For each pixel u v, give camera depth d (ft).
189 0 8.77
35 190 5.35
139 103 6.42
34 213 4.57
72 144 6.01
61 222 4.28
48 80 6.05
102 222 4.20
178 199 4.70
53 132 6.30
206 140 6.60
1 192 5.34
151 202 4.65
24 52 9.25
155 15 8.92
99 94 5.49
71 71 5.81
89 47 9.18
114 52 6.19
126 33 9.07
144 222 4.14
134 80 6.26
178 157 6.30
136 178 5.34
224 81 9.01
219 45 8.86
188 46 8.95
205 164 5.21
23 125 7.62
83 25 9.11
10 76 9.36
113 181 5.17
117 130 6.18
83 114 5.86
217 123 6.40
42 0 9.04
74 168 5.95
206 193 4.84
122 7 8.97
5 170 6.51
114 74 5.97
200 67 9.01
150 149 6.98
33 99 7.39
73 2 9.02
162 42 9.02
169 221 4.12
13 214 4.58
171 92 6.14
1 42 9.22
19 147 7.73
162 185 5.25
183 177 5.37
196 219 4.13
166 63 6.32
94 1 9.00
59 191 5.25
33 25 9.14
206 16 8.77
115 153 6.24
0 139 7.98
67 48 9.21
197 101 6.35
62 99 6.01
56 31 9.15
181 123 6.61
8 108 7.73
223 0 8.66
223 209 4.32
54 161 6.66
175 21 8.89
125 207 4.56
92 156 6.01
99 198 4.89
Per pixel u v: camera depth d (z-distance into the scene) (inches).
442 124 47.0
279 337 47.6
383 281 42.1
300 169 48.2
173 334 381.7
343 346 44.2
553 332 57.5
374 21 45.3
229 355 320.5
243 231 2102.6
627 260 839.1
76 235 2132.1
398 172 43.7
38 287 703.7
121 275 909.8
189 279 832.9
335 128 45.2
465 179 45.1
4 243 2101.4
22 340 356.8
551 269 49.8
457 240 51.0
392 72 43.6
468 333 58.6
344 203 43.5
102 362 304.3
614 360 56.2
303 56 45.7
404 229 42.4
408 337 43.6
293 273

================

## EXERCISE DIRECTIONS
Pull every line containing "camera" from the entries above and copy it.

## ANSWER TO THIS TASK
For each pixel u v, give camera depth d (ft).
Per pixel u v: camera depth d (z-distance into the scene) (inches).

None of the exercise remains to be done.